__WHAT TO WORK ON__
From the baseball comment thread, copy out the passage word for word, starting at "As you allude" and ending at "team is better.".

__SOURCE PASSAGE__

As you allude to, it's kind of amazing that it's the Braves that are doing this. One the one hand, they've got nothing to lose by trying it out this year, but historically they've skewed a little more traditional (at least in terms of their front office-speak). It will be interesting to see if the strategy expands, or at least sticks around, once the team is better.

ajbeisheim
4/12
The A's have done this with Doolittle and Madson already this season as well.
oldbopper
4/12
Mathematically, it makes sense! Those truly meaningful words seem to be missing from the "book" of baseball that so many old school baseball men still adhere to. I go back to Earl Weaver, and long before that as well. He understood the modern concept of the game when everyone else was still living in the dead ball era. He eschewed the bunt completely and his managerial philosophy of pitching, defense and 3-run homers looks like the game as it is played today. It is no coincidence that teams that are at the forefront of the mathematical approach to actually playing the game, the Astros and Pirates in particular, are ascending, while teams with dinosaurs in charge such as the Angels are falling behind.
msiggars
4/12
Great article. Really good food for thought.
vespij
4/13
This is not a new idea. SABR guys have been talking about it a lot and Kevin Cash did it against Boston last year bringing in his closer in the 7th to face the middle of the order, his 8th inning guy in 8th, and 7th inning guy in 9th in a tie game and it worked... It's a great idea.

__MATERIAL SHOWN__
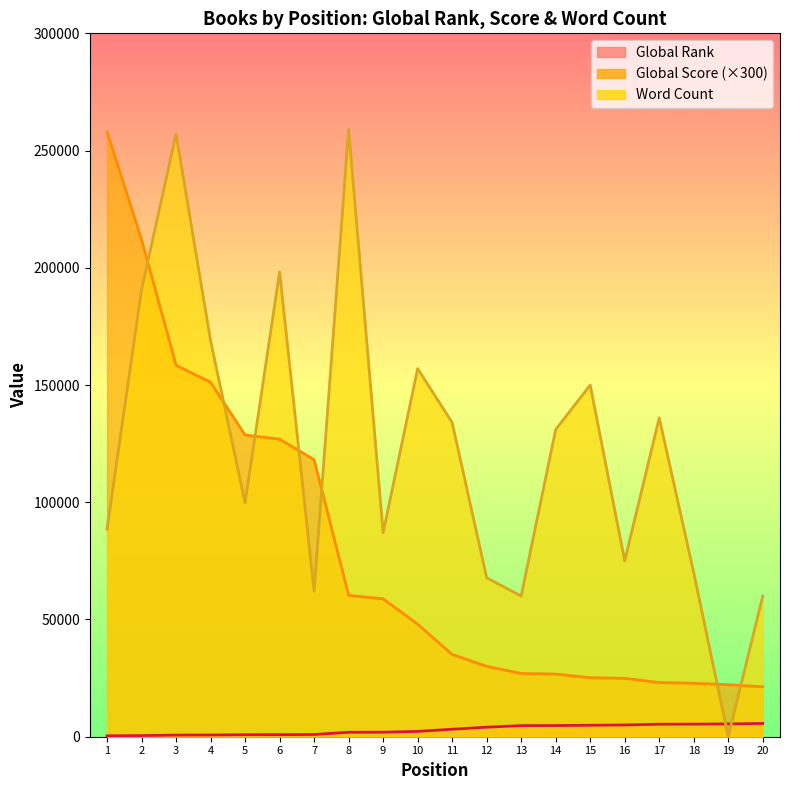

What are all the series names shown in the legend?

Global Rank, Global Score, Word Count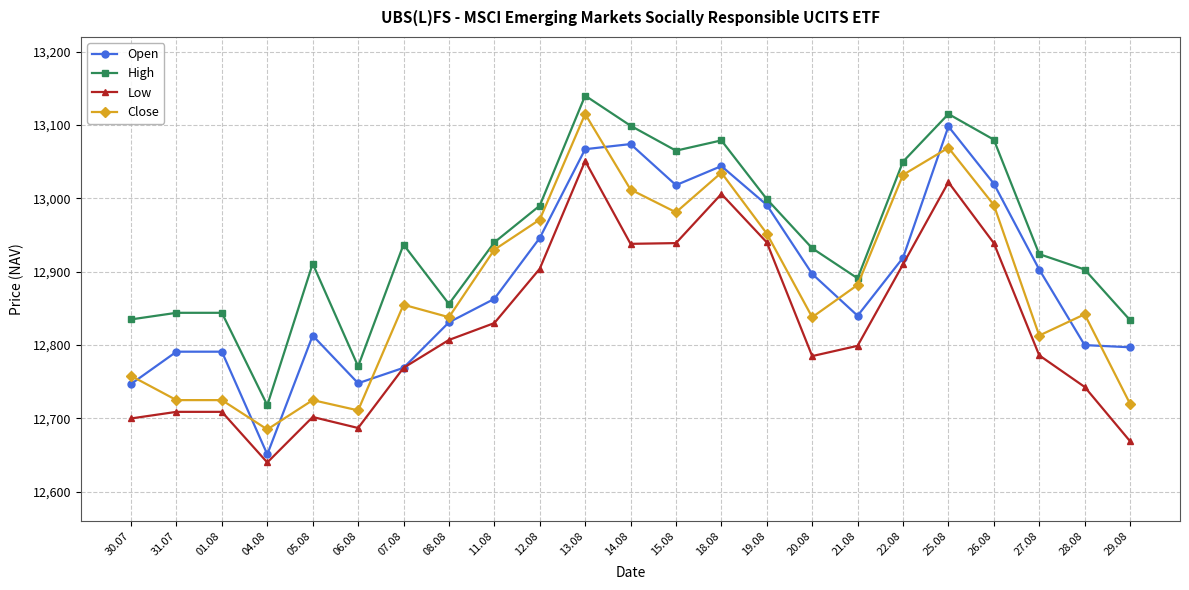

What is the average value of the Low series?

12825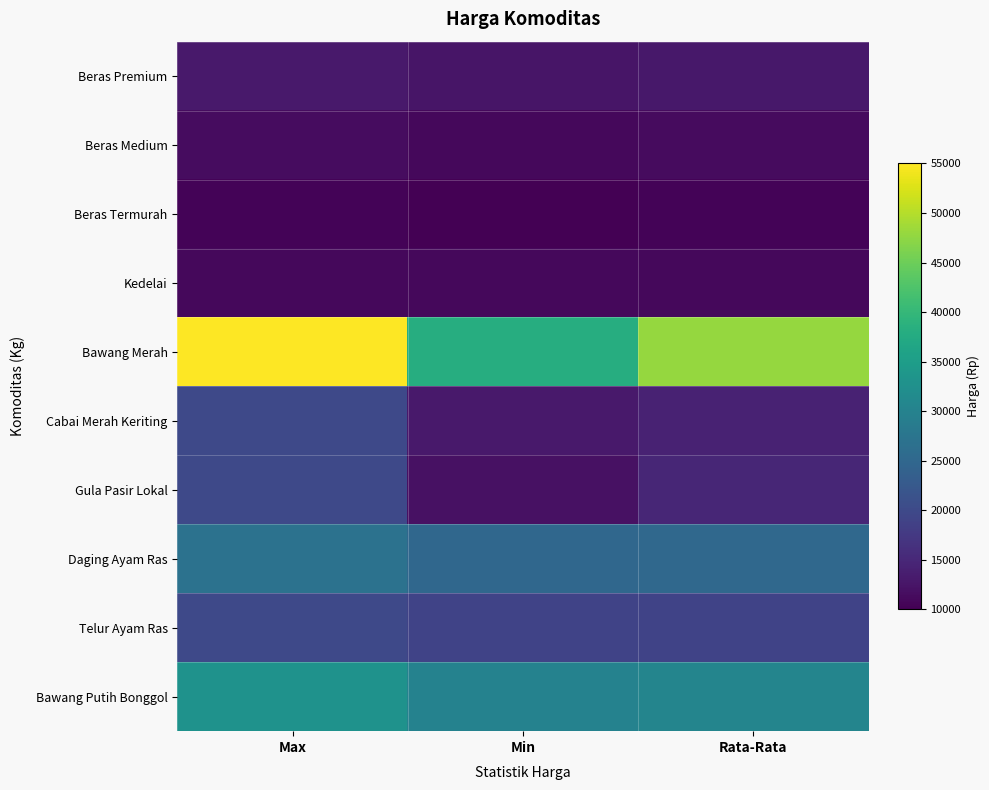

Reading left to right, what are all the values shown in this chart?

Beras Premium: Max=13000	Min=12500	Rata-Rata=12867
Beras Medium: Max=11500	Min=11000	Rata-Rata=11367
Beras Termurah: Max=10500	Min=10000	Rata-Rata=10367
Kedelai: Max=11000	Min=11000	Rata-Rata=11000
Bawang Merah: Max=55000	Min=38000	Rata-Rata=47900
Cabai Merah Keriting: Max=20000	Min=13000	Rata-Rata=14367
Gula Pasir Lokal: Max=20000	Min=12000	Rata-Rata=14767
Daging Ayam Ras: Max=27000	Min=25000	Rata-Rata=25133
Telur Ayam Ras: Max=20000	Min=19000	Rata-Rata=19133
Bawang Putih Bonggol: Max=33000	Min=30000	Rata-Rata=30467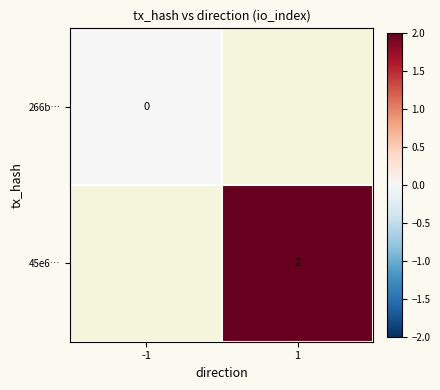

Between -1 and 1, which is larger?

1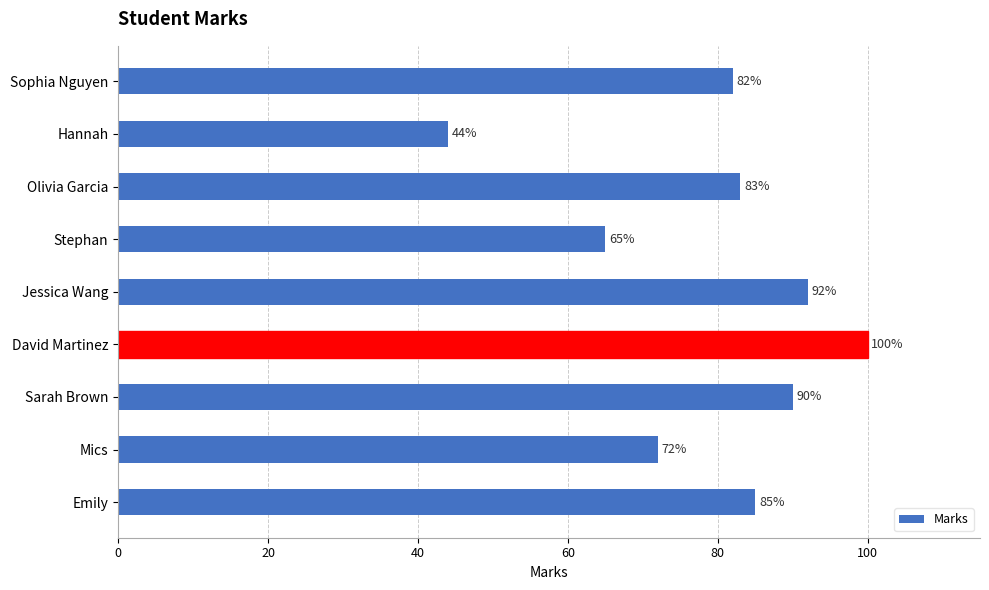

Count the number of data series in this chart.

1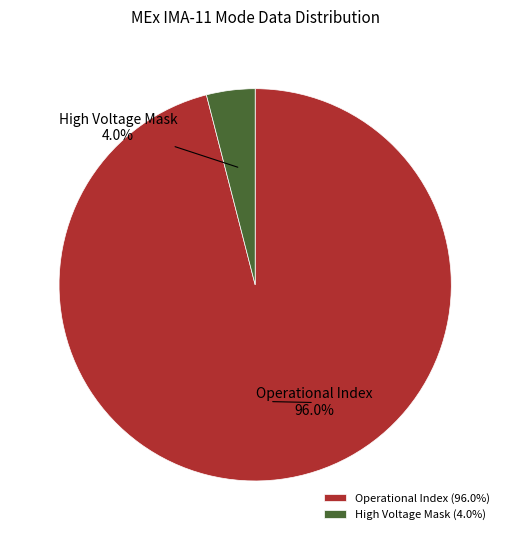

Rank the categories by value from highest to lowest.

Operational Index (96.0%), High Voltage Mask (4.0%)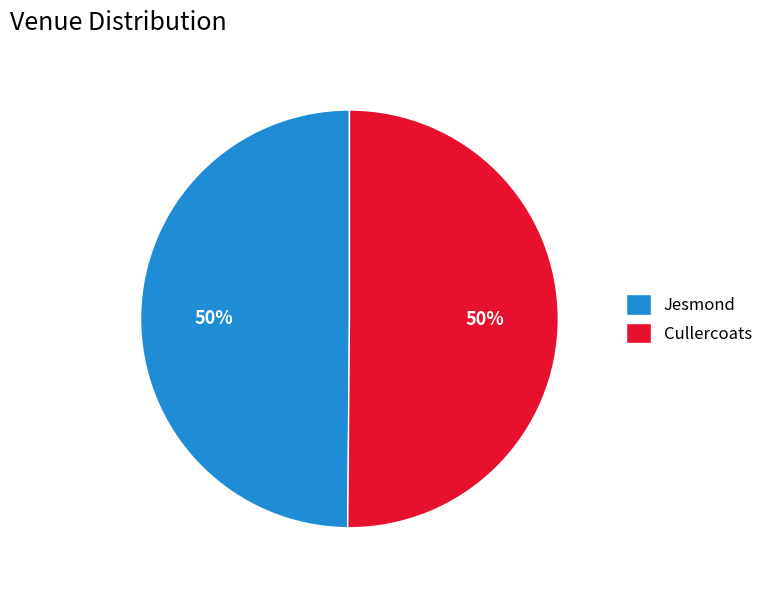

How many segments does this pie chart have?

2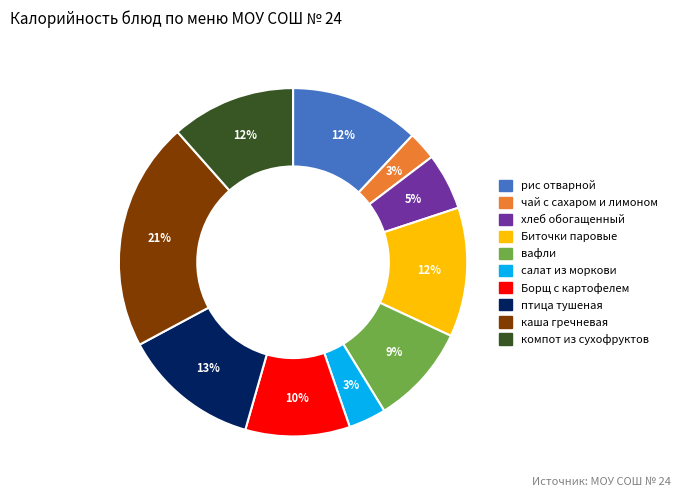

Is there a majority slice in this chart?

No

__FINISHED TASK__
As you allude to, it's kind of amazing that it's the Braves that are doing this. One the one hand, they've got nothing to lose by trying it out this year, but historically they've skewed a little more traditional (at least in terms of their front office-speak). It will be interesting to see if the strategy expands, or at least sticks around, once the team is better.